Had that metro line project been allowed to proceed, not only would it have addressed today’s transportation chaos in Lagos, it would also have shone as an example worthy of emulation by other parts of the country.

Indeed, given his success as governor even while still in office, the idea of Jakande succeeding Awolowo began to crystalise and he began to be called Baba Kekere.

After Awolowo’s death in 1987, and as the country edged towards the Third Republic, Jakande had become about the most prominent political personality in Lagos State.

His choice of his faithful adherent, Femi Agbalajobi over Dapo Sarunmi to be candidate of the Social Democratic Party, SDP for the Lagos State Governorship Election of 1990 tore the progressive camp asunder.

Sarumi with the heavy money and backed by the Gen. Musa Shehu Yar‘Adua tendency fought Jakande/Agbalajobi to standstill within the SDP. It was a battle of wits that ended in a war of mutual destruction.

One of the operatives of the Sarumi camp was one Mr Bola Ahmed Tinubu who at that time in the late eighties had not too long ago just retired as an executive with Mobil Oil.

In the end, the military regime intervened and both Agbalajobi and Sarumi were removed from the contest. In the repeat primary, Yomi Edu who was regarded as a product of the Sarumi tendency emerged as a candidate.

His choice of Awolowo’s daughter, Mrs Tokunbo Awolowo-Dosunmu was seen as a sop to Jakande and the Agbalajobi tendency. However, it was flatly rejected.

Jakande then decided to show his control of the Lagos political field in the main election between the SDP’s Edu and the National Republican Convention’s candidate of Otunba Michael Otedola.

Despite having complete control of the State House of Assembly, the SDP in the main election massively lost the governorship office to the NRC’s candidate.

That was because on election eve, the Jakande tendency spread out the word to vote Otedola instead of Edu.


By showing his political strength and savvy he showed that he was the supremo in the progressives’ camp. But many apparently never forgave him. One of those who apparently never forgave him was that young operative, Mr Tinubu who was at that time at the beck and call of Sarumi.

Later as governor, Tinubu kept his distance from Jakande despite the phenomenal programmes and projects of the LKJ years.

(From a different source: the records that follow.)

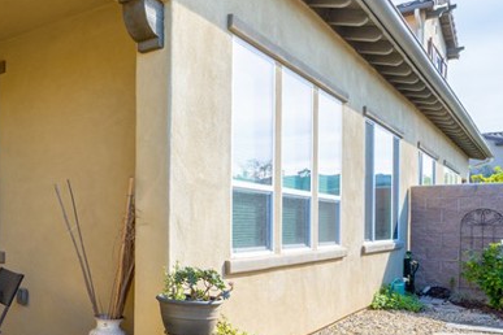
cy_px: 227
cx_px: -12
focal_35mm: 37
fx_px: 517
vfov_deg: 35.5
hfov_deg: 43.6
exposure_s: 1/200
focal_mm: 14
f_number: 8
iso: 100
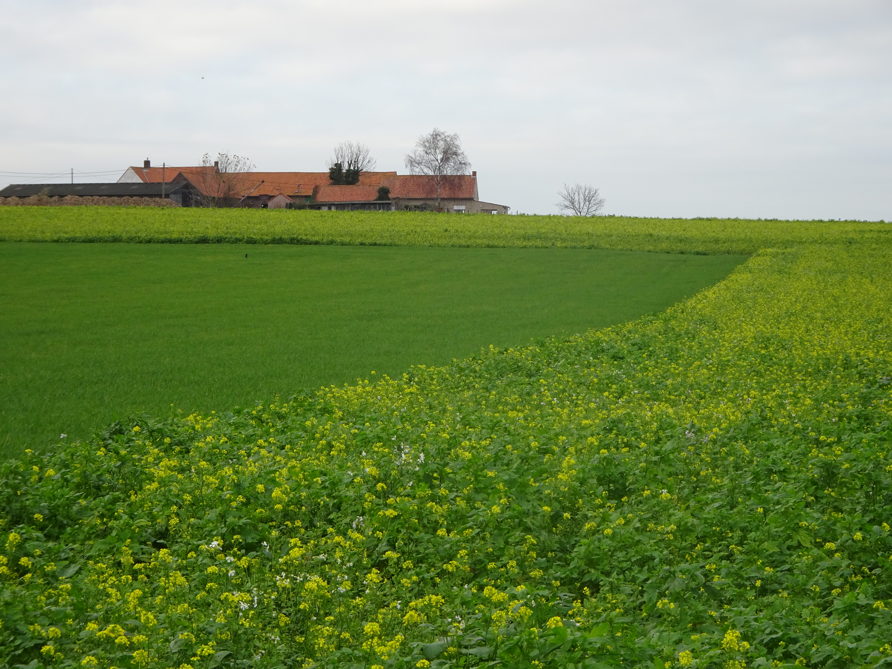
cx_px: 446
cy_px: 334
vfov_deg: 12.0
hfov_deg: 16.0
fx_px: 3170
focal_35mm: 123
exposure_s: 1/125
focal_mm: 20.96
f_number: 5.6
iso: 100
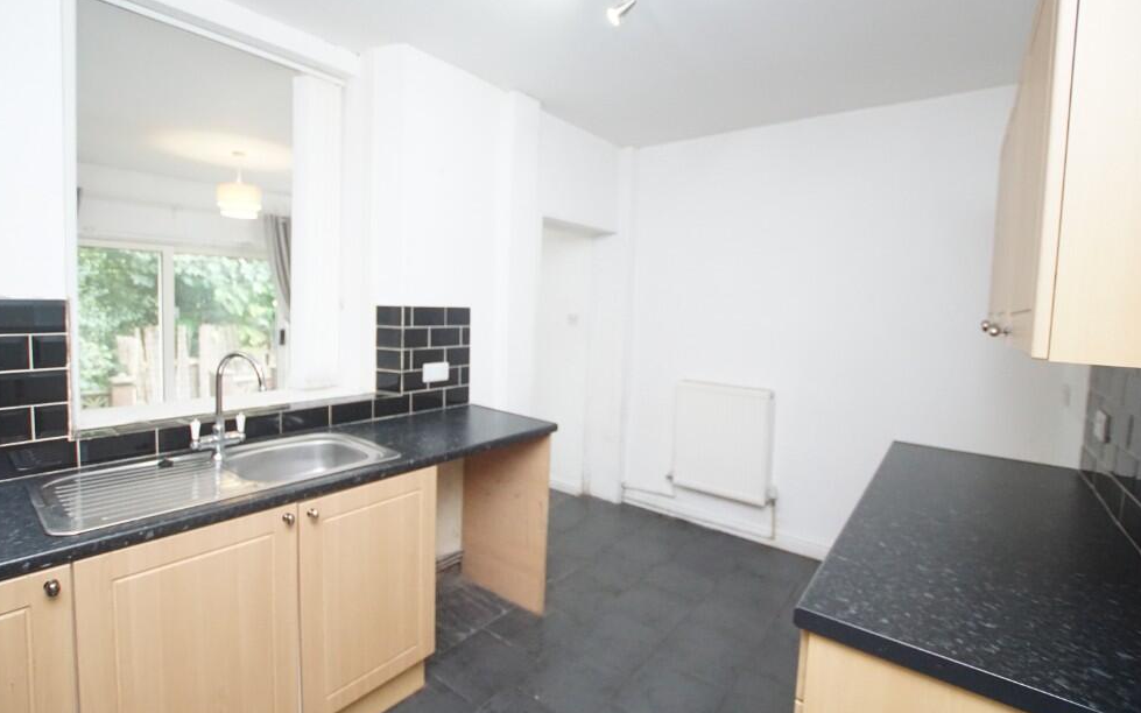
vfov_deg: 71.2
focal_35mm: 16
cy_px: 375
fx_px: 498
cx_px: 547
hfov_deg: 97.8
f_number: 3.5
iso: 3200
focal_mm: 10
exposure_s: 1/160
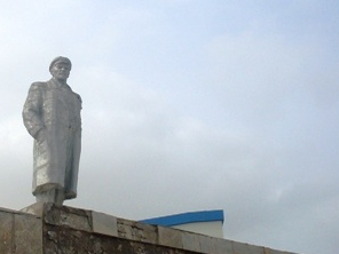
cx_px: 74
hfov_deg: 31.5
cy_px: 164
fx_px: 588
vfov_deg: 24.3
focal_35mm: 60
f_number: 8.4
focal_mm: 6.3
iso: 80
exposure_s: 1/350
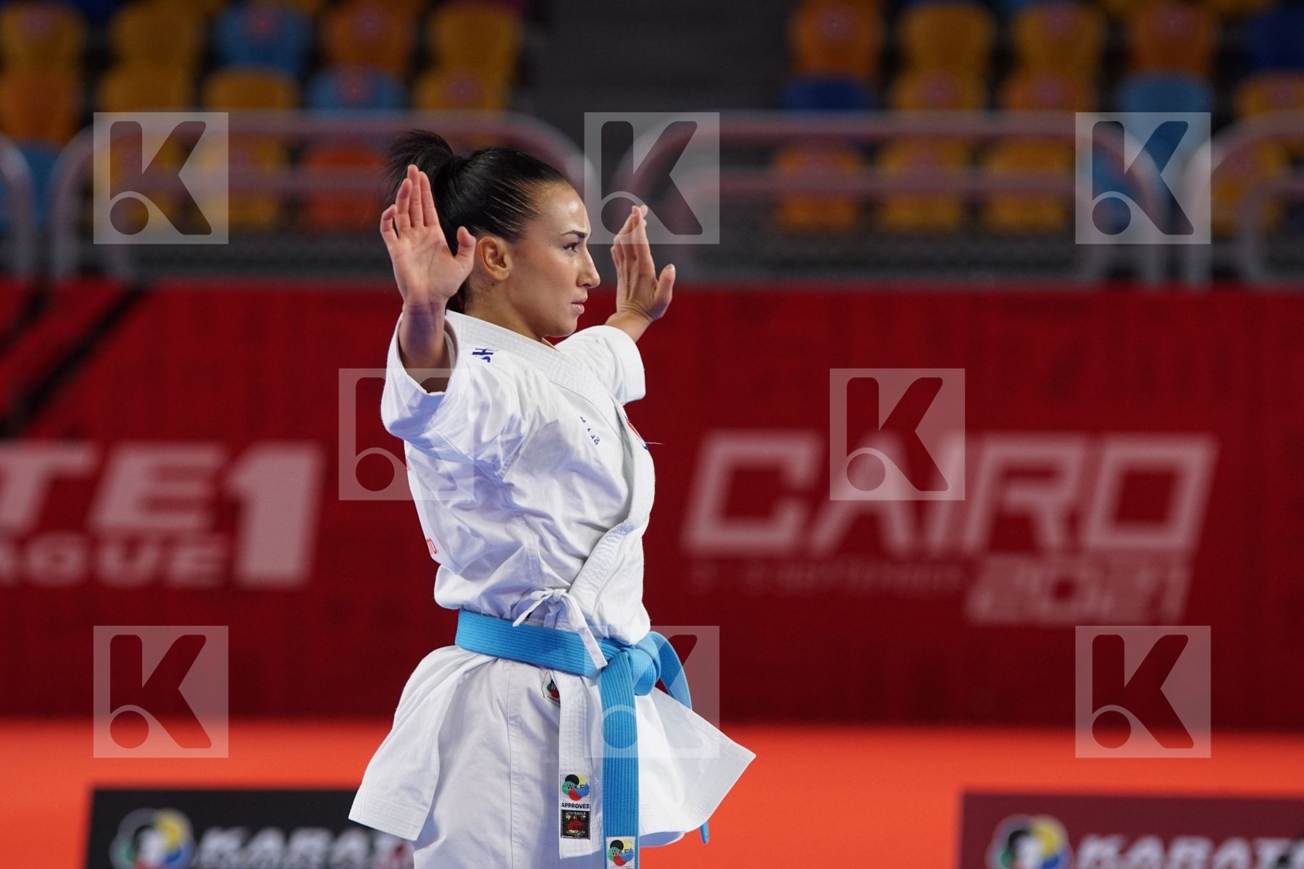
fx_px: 8693
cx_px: 652
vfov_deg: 5.7
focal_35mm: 240
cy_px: 434
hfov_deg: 8.6
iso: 800
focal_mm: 160
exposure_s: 1/400
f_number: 3.2
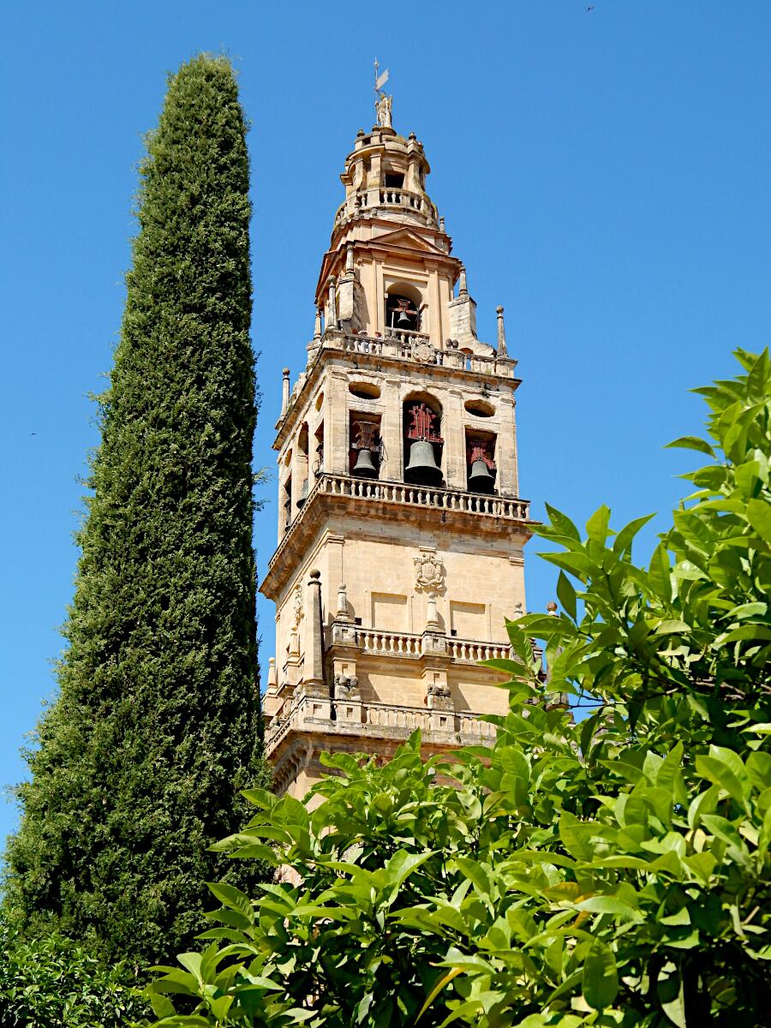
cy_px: 514
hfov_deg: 26.6
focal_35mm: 55
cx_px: 386
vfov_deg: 34.9
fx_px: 1633
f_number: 3.8
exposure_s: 1/800
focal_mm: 9.7
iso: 125
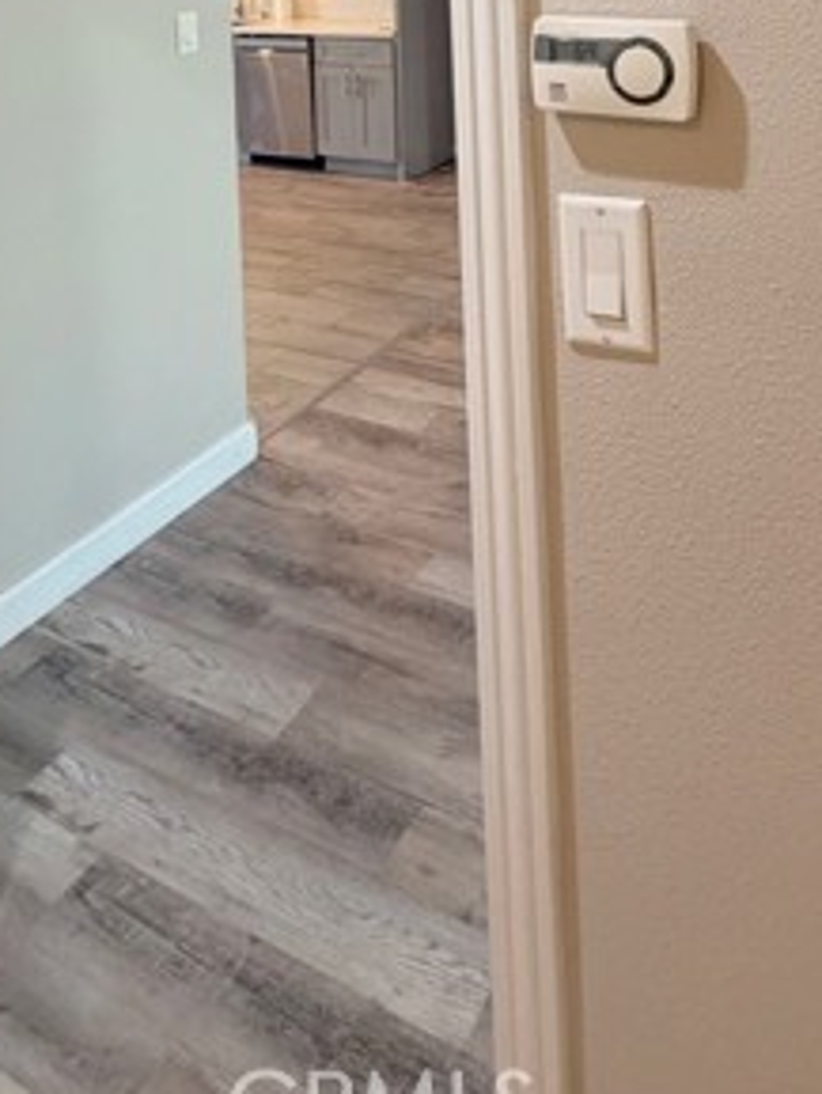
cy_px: -53
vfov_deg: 46.4
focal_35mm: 31
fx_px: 981
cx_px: 489
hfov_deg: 45.3
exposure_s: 1/120
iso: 320
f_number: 2.2
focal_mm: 2.22
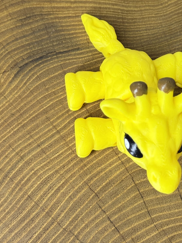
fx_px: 582
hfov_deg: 17.6
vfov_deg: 23.4
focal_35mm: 83
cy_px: 72
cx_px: 147
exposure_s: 1/330
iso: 64
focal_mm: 6.76
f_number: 1.78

Another spot on Jakande’s glorious political sojourn was his adventure into the Sani Abacha government. Though he entered the government as was agreed by Yoruba elders and performed creditably as secretary of housing development, he along other Yoruba elders when asked to leave rejected the call.

That was what drew the curtain to an eventful political swagger across Lagos. He lived on, however, till last Thursday. But his legacies dotted around Lagos and the men and women he raised through institutions he created will even endure more.